WASHINGTON — Poor planning, weak oversight and greed combined to soak U.S. taxpayers and undermine American forces in Iraq and Afghanistan, government watchdogs tell a new commission examining waste and corruption in wartime contracts.
Since 2003, the Pentagon, State Department and the U.S. Agency for International Development have paid contractors more than $100 billion for goods and services to support war operations and rebuilding.
There are 154 open criminal investigations into allegations of bribery, conflicts of interest, defective products, bid rigging, and theft stemming from the wars, according to Thomas Gimble, the Pentagon’s principal deputy inspector general.
The Associated Press obtained the prepared testimony of Gimble and Stuart Bowen, special inspector general for Iraq reconstruction, in advance of today’s first hearing by the Commission on Wartime Contracting.
Congress created the eight- member bipartisan panel a year ago over the objections of the Bush White House, which complained the Justice Department might be forced to disclose sensitive information about investigations.
Gimble said contracting scandals go back to the late 1700s when vendors swindled George Washington’s army.
“Today, instead of empty barrels of meat, contractors produced inadequate or unusable facilities that required extensive rework,” Gimble says.
A report from Bowen, “Hard Lessons: The Iraq Reconstruction Experience,” reviews the problems in an effort that has cost the U.S. $51 billion.
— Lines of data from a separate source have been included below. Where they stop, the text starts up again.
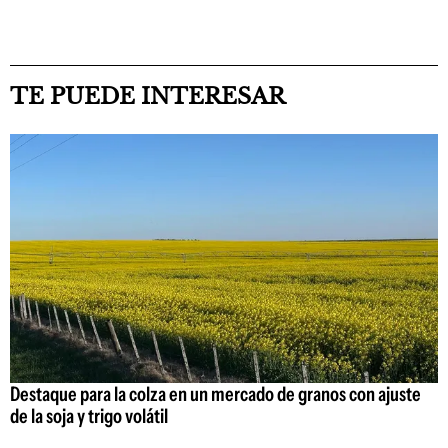
TE PUEDE INTERESAR
Destaque para la colza en un mercado de granos con ajuste
de la soja y trigo volátil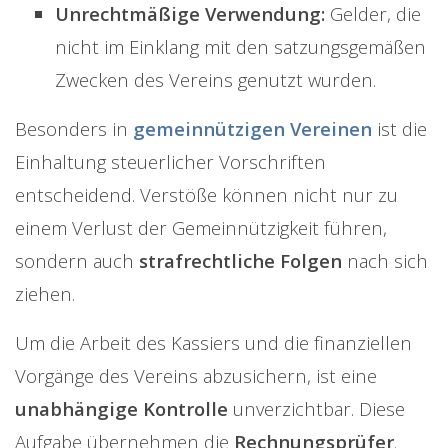
Unrechtmäßige Verwendung:
Gelder, die
nicht im Einklang mit den satzungsgemäßen
Zwecken des Vereins genutzt wurden.
Besonders in
gemeinnützigen Vereinen
ist die
Einhaltung steuerlicher Vorschriften
entscheidend. Verstöße können nicht nur zu
einem Verlust der Gemeinnützigkeit führen,
sondern auch
strafrechtliche Folgen
nach sich
ziehen.
Um die Arbeit des Kassiers und die finanziellen
Vorgänge des Vereins abzusichern, ist eine
unabhängige Kontrolle
unverzichtbar. Diese
Aufgabe übernehmen die
Rechnungsprüfer
.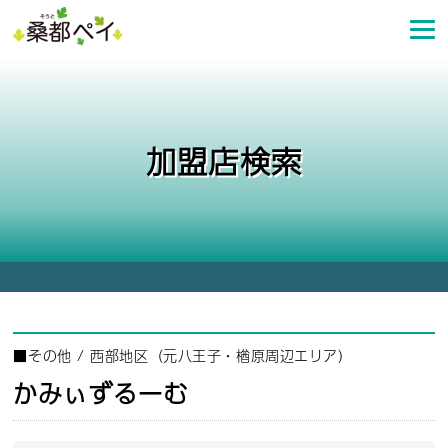
コ
ン
テ
ン
ツ
へ
加盟店検索
ス
キ
ッ
プ
■
その他
/
西部地区（元八王子・楢原周辺エリア）
かみぃずるーむ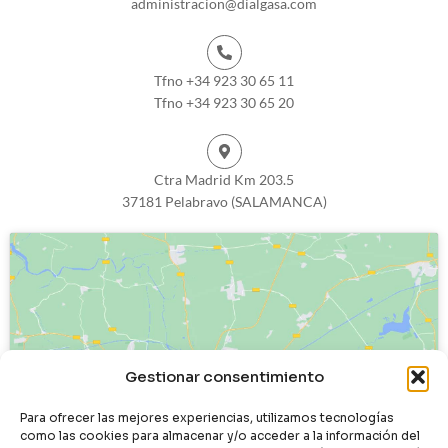
administracion@dialgasa.com
Tfno +34 923 30 65 11
Tfno +34 923 30 65 20
Ctra Madrid Km 203.5
37181 Pelabravo (SALAMANCA)
Haz clic para aceptar cookies de
Gestionar consentimiento
marketing y permitir este contenido
Para ofrecer las mejores experiencias, utilizamos tecnologías
como las cookies para almacenar y/o acceder a la información del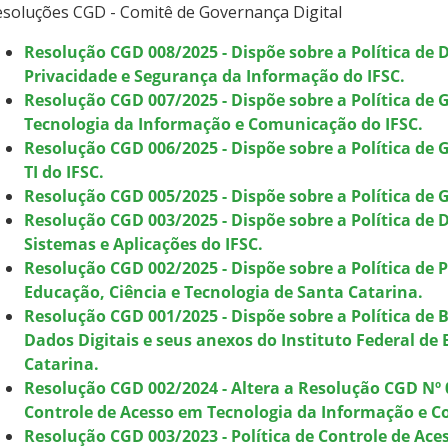
soluções CGD - Comitê de Governança Digital
Resolução CGD 008/2025 - Dispõe sobre a Política de
Privacidade e Segurança da Informação do IFSC.
Resolução CGD 007/2025 - Dispõe sobre a Política de 
Tecnologia da Informação e Comunicação do IFSC.
Resolução CGD 006/2025 - Dispõe sobre a Política de
TI do IFSC.
Resolução CGD 005/2025 - Dispõe sobre a Política de 
Resolução CGD 003/2025 - Dispõe sobre a Política de
Sistemas e Aplicações do IFSC.
Resolução CGD 002/2025 - Dispõe sobre a Política de P
Educação, Ciência e Tecnologia de Santa Catarina.
Resolução CGD 001/2025 - Dispõe sobre a Política de
Dados Digitais e seus anexos do Instituto Federal de
Catarina.
Resolução CGD 002/2024 - Altera a Resolução CGD Nº 0
Controle de Acesso em Tecnologia da Informação e 
Resolução CGD 003/2023 - Política de Controle de Ac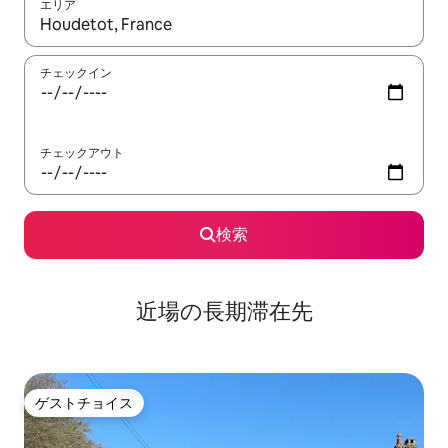
エリア
検索結果が表示されたら、上下の矢印キーを使って移動するか、
チェックイン
チェックアウト
検索
近場の長期滞在先
ゲストチョイス
ゲストチョイス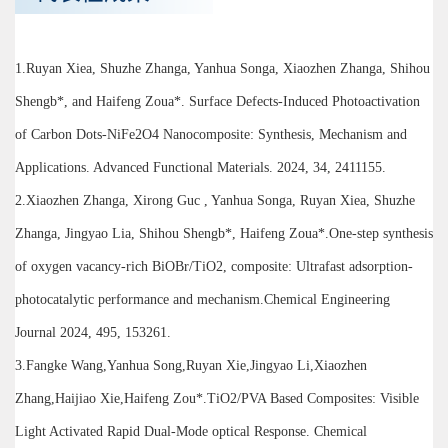
1.Ruyan Xiea, Shuzhe Zhanga, Yanhua Songa, Xiaozhen Zhanga, Shihou
Shengb*, and Haifeng Zoua*. Surface Defects-Induced Photoactivation
of Carbon Dots-NiFe2O4 Nanocomposite: Synthesis, Mechanism and
Applications. Advanced Functional Materials. 2024, 34, 2411155.
2.Xiaozhen Zhanga, Xirong Guc , Yanhua Songa, Ruyan Xiea, Shuzhe
Zhanga, Jingyao Lia, Shihou Shengb*, Haifeng Zoua*.One-step synthesis
of oxygen vacancy-rich BiOBr/TiO2, composite: Ultrafast adsorption-
photocatalytic performance and mechanism.Chemical Engineering
Journal 2024, 495, 153261.
3.Fangke Wang,Yanhua Song,Ruyan Xie,Jingyao Li,Xiaozhen
Zhang,Haijiao Xie,Haifeng Zou*.TiO2/PVA Based Composites: Visible
Light Activated Rapid Dual-Mode optical Response. Chemical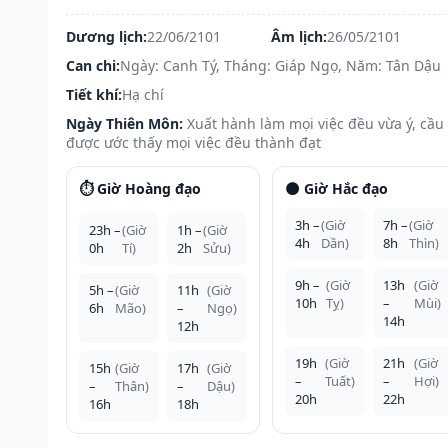
Dương lịch:
22/06/2101
Âm lịch:
26/05/2101
Can chi:
Ngày: Canh Tý, Tháng: Giáp Ngọ, Năm: Tân Dậu
Tiết khí:
Hạ chí
Ngày Thiên Môn:
Xuất hành làm mọi việc đều vừa ý, cầu
được ước thấy mọi việc đều thành đạt
⏱️ Giờ Hoàng đạo
🌑 Giờ Hắc đạo
3h –
(Giờ
7h –
(Giờ
23h –
(Giờ
1h –
(Giờ
4h
Dần)
8h
Thìn)
0h
Tí)
2h
Sửu)
9h –
(Giờ
13h
(Giờ
5h –
(Giờ
11h
(Giờ
10h
Tỵ)
–
Mùi)
6h
Mão)
–
Ngọ)
14h
12h
19h
(Giờ
21h
(Giờ
15h
(Giờ
17h
(Giờ
–
Tuất)
–
Hợi)
–
Thân)
–
Dậu)
20h
22h
16h
18h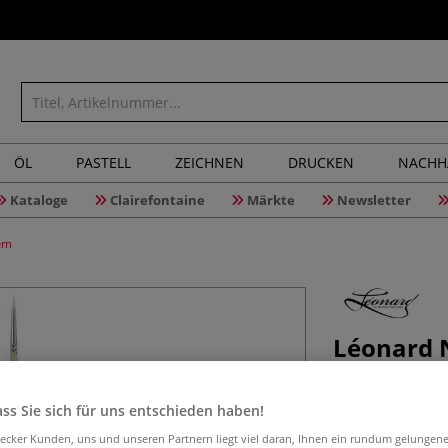
ÖL
PASTELL
ZEICHNEN
DRUCKEN
NACHH
Kataloge
Clairefontaine
Märkte
Newsletter
ern
Léonard N
Acrylpins
ss Sie sich für uns entschieden haben!
aecker Kunden, uns und unseren Partnern liegt viel daran, Ihnen ein rundum gelungen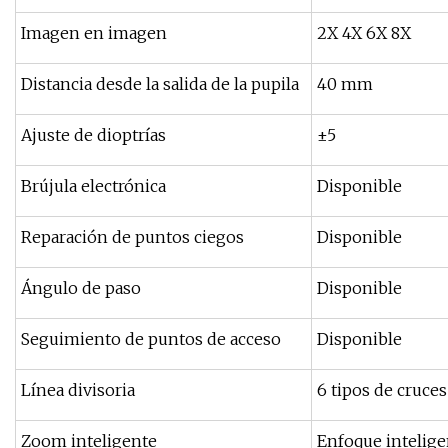
Imagen en imagen
2X 4X 6X 8X
Distancia desde la salida de la pupila
40 mm
Ajuste de dioptrías
±5
Brújula electrónica
Disponible
Reparación de puntos ciegos
Disponible
Ángulo de paso
Disponible
Seguimiento de puntos de acceso
Disponible
Línea divisoria
6 tipos de cruce
Zoom inteligente
Enfoque intelig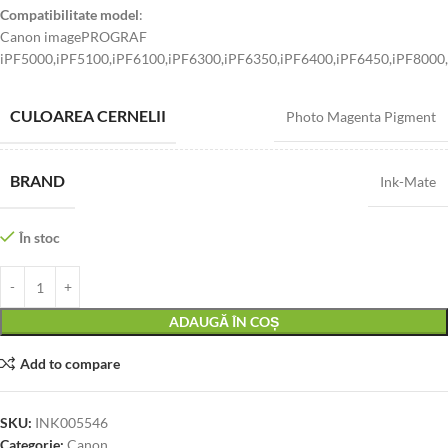
Compatibilitate model
:
Canon imagePROGRAF
iPF5000,iPF5100,iPF6100,iPF6300,iPF6350,iPF6400,iPF6450,iPF8000
CULOAREA CERNELII
Photo Magenta Pigment
BRAND
Ink-Mate
În stoc
ADAUGĂ ÎN COȘ
Add to compare
SKU:
INK005546
Categorie:
Canon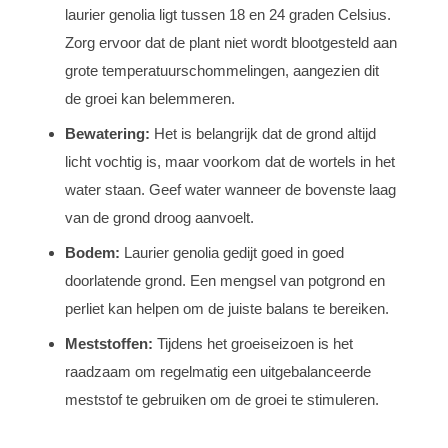
laurier genolia ligt tussen 18 en 24 graden Celsius.
Zorg ervoor dat de plant niet wordt blootgesteld aan
grote temperatuurschommelingen, aangezien dit
de groei kan belemmeren.
Bewatering:
Het is belangrijk dat de grond altijd
licht vochtig is, maar voorkom dat de wortels in het
water staan. Geef water wanneer de bovenste laag
van de grond droog aanvoelt.
Bodem:
Laurier genolia gedijt goed in goed
doorlatende grond. Een mengsel van potgrond en
perliet kan helpen om de juiste balans te bereiken.
Meststoffen:
Tijdens het groeiseizoen is het
raadzaam om regelmatig een uitgebalanceerde
meststof te gebruiken om de groei te stimuleren.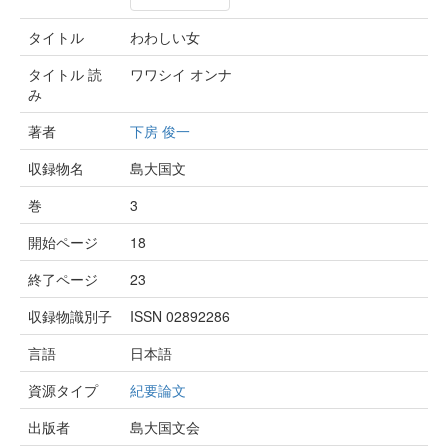
タイトル
わわしい女
タイトル 読
ワワシイ オンナ
み
著者
下房 俊一
収録物名
島大国文
巻
3
開始ページ
18
終了ページ
23
収録物識別子
ISSN 02892286
言語
日本語
資源タイプ
紀要論文
出版者
島大国文会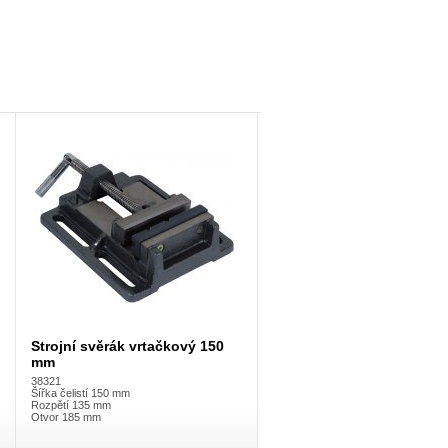
Strojní svěrák vrtačkový 150
mm
38321
Šířka čelistí 150 mm
Rozpětí 135 mm
Otvor 185 mm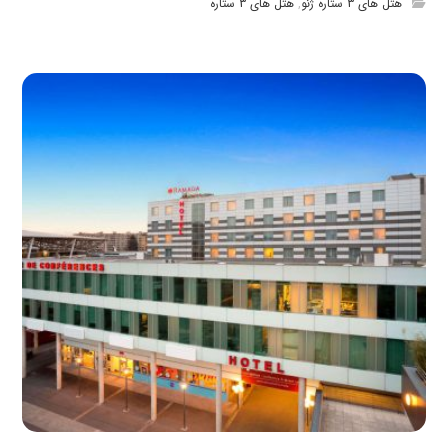
هتل های 3 ستاره ژنو
,
هتل های 3 ستاره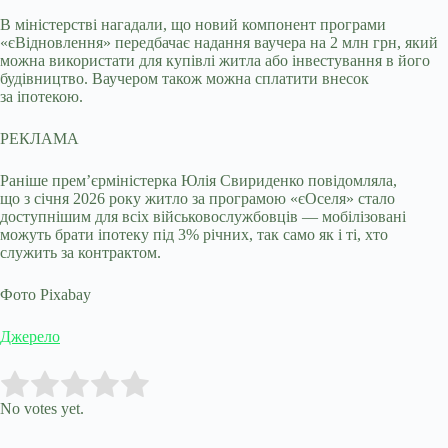
В міністерстві нагадали, що новий компонент програми
«єВідновлення» передбачає надання ваучера на 2 млн грн, який
можна використати для купівлі житла або інвестування в його
будівництво. Ваучером також можна сплатити внесок
за іпотекою.
РЕКЛАМА
Раніше прем’єрміністерка Юлія Свириденко повідомляла,
що з січня 2026 року житло за програмою «єОселя» стало
доступнішим для всіх військовослужбовців — мобілізовані
можуть брати іпотеку під 3% річних, так само як і ті, хто
служить за контрактом.
Фото Pixabay
Джерело
Submit Rating
Rate this item:
No votes yet.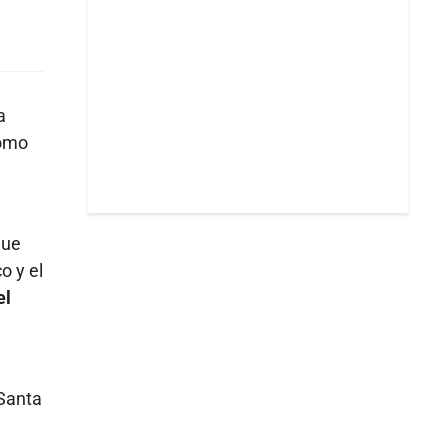
a
como
que
o y el
el
 Santa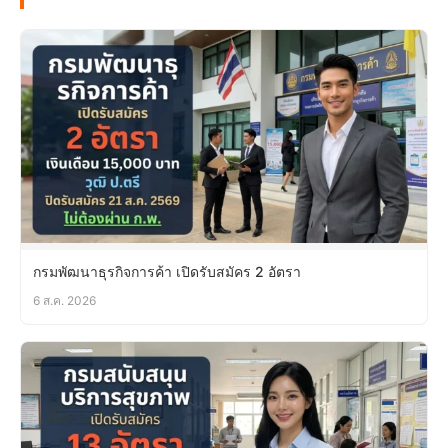
กรมพัฒนาธุรกิจการค้า เปิดรับสมัคร 2 อัตรา
6 ส.ค. 2026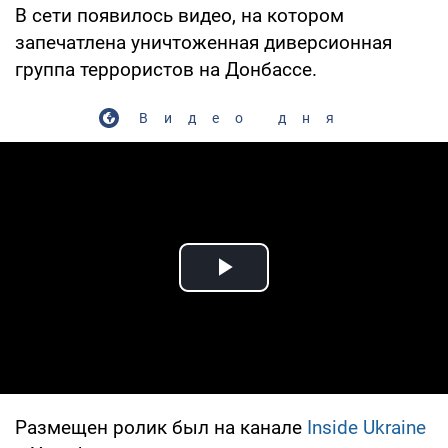
В сети появилось видео, на котором
запечатлена уничтоженная диверсионная
группа террористов на Донбассе.
Видео дня
Play Video
Размещен ролик был на канале
Inside Ukraine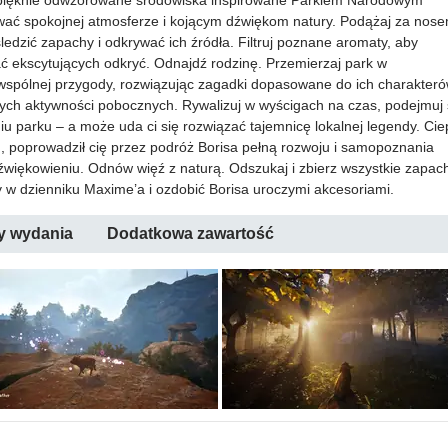
zepięknie odwzorowane środowiska inspirowane Parkiem Narodowym
rwać spokojnej atmosferze i kojącym dźwiękom natury. Podążaj za nose
ledzić zapachy i odkrywać ich źródła. Filtruj poznane aromaty, aby
ć ekscytujących odkryć. Odnajdź rodzinę. Przemierzaj park w
 wspólnej przygody, rozwiązując zagadki dopasowane do ich charakteró
nych aktywności pobocznych. Rywalizuj w wyścigach na czas, podejmuj 
u parku – a może uda ci się rozwiązać tajemnicę lokalnej legendy. Cie
, poprowadził cię przez podróż Borisa pełną rozwoju i samopoznania
dźwiękowieniu. Odnów więź z naturą. Odszukaj i zbierz wszystkie zapac
 w dzienniku Maxime’a i ozdobić Borisa uroczymi akcesoriami.
y wydania
Dodatkowa zawartość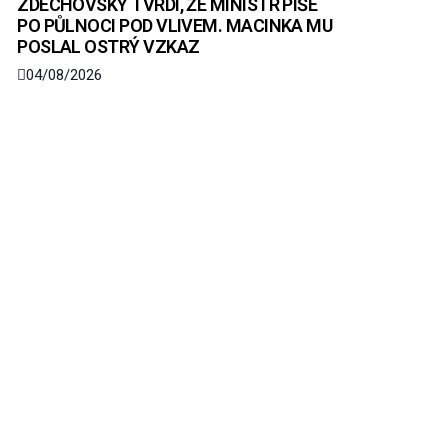
ZDECHOVSKÝ TVRDÍ, ŽE MINISTR PÍŠE
PO PŮLNOCI POD VLIVEM. MACINKA MU
POSLAL OSTRÝ VZKAZ
04/08/2026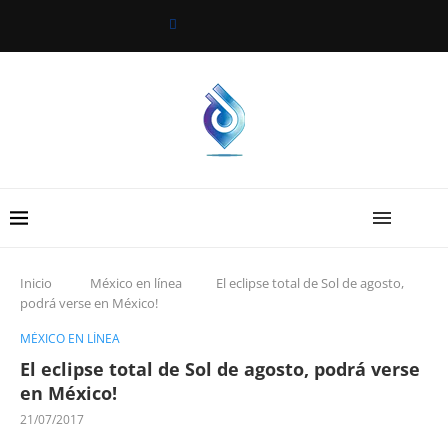
Inicio
México en línea
El eclipse total de Sol de agosto,
podrá verse en México!
MÉXICO EN LÍNEA
El eclipse total de Sol de agosto, podrá verse
en México!
21/07/2017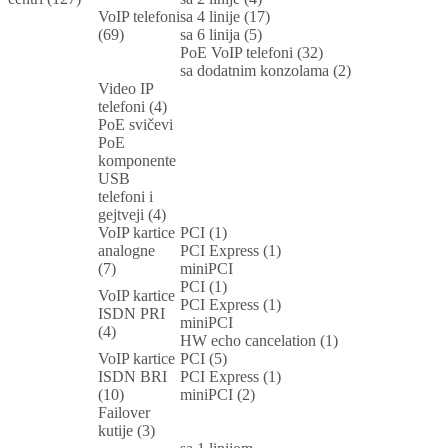
VoIP telefoni
sa 4 linije (17)
(69)
sa 6 linija (5)
PoE VoIP telefoni (32)
sa dodatnim konzolama (2)
Video IP
telefoni (4)
PoE svičevi
PoE
komponente
USB
telefoni i
gejtveji (4)
VoIP kartice
PCI (1)
analogne
PCI Express (1)
(7)
miniPCI
PCI (1)
VoIP kartice
PCI Express (1)
ISDN PRI
miniPCI
(4)
HW echo cancelation (1)
VoIP kartice
PCI (5)
ISDN BRI
PCI Express (1)
(10)
miniPCI (2)
Failover
kutije (3)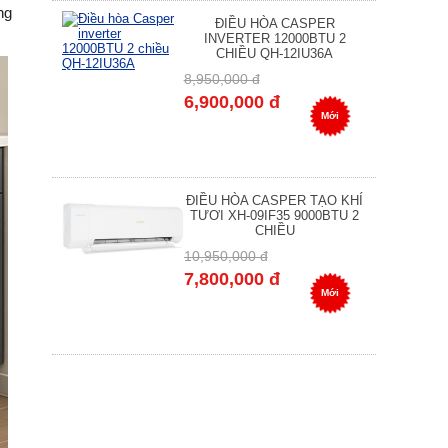
ng
ĐIỀU HÒA CASPER
INVERTER 12000BTU 2
CHIỀU QH-12IU36A
8,950,000 đ
6,900,000 đ
Mới
ĐIỀU HÒA CASPER TẠO KHÍ
TƯƠI XH-09IF35 9000BTU 2
CHIỀU
10,950,000 đ
7,800,000 đ
Mới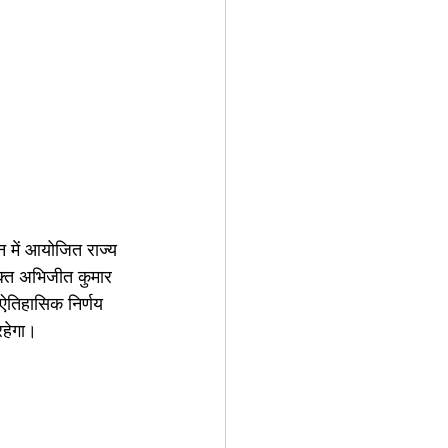
 में आयोजित राज्य 
युक्त अभिजीत कुमार 
 ऐतिहासिक निर्णय 
रहेगा। 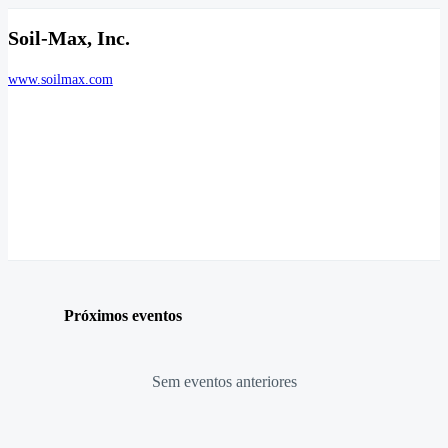
Soil-Max, Inc.
www.soilmax.com
Próximos eventos
Sem eventos anteriores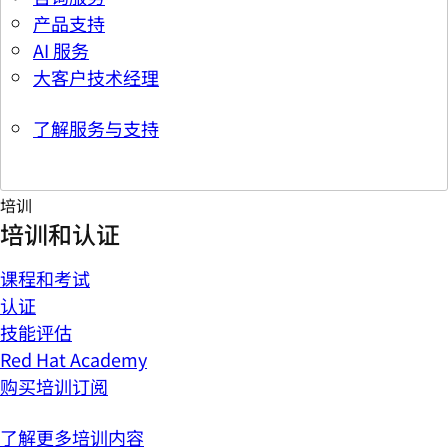
产品支持
AI 服务
大客户技术经理
了解服务与支持
培训
培训和认证
课程和考试
认证
技能评估
Red Hat Academy
购买培训订阅
了解更多培训内容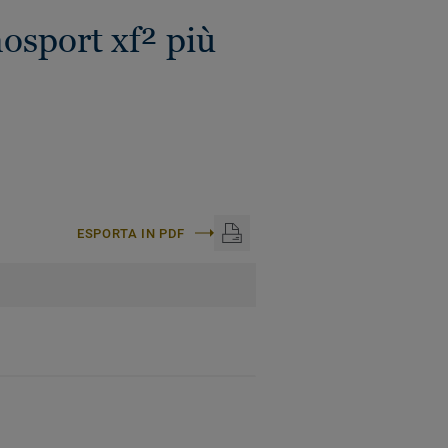
osport xf² più
ESPORTA IN PDF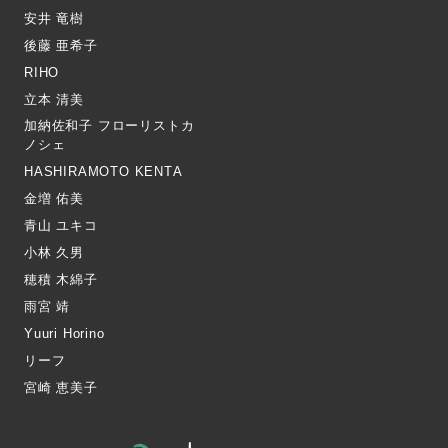
安井 竜樹
後藤 亜希子
RIHO
立本 清美
加納佐和子 フローリストカ
ノシェ
HASHIRAMOTO KENTA
金増 佑美
青山 ユキコ
小林 久男
穂積 木綿子
雨宮 靖
Yuuri Horino
リーフ
宮崎 恵美子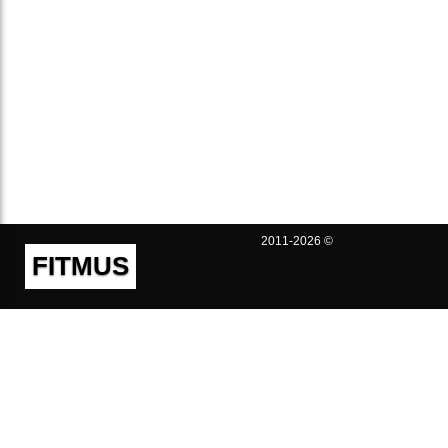
2011-2026 ©
FITMUS
Полезно
Контакты
Пользовательское соглашение
Политика конфиденциальности
Техническая поддержка
Публичная оферта
Предложения и жалобы
support@fitmus.com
Before the war, the Bush administration projected $2.4 billion would be needed for reconstruction, he says.
His findings are based on hundreds of interviews and thousands of pages of documents. The U.S. government “was neither prepared for nor able to respond quickly to the ever-changing demands” of stabilizing the war-torn country and rebuilding it, Bowen says.
Styled after the Truman Committee, which examined World War II spending six decades ago, the panel has broad authority to examine military support contracts, reconstruction projects and private security companies.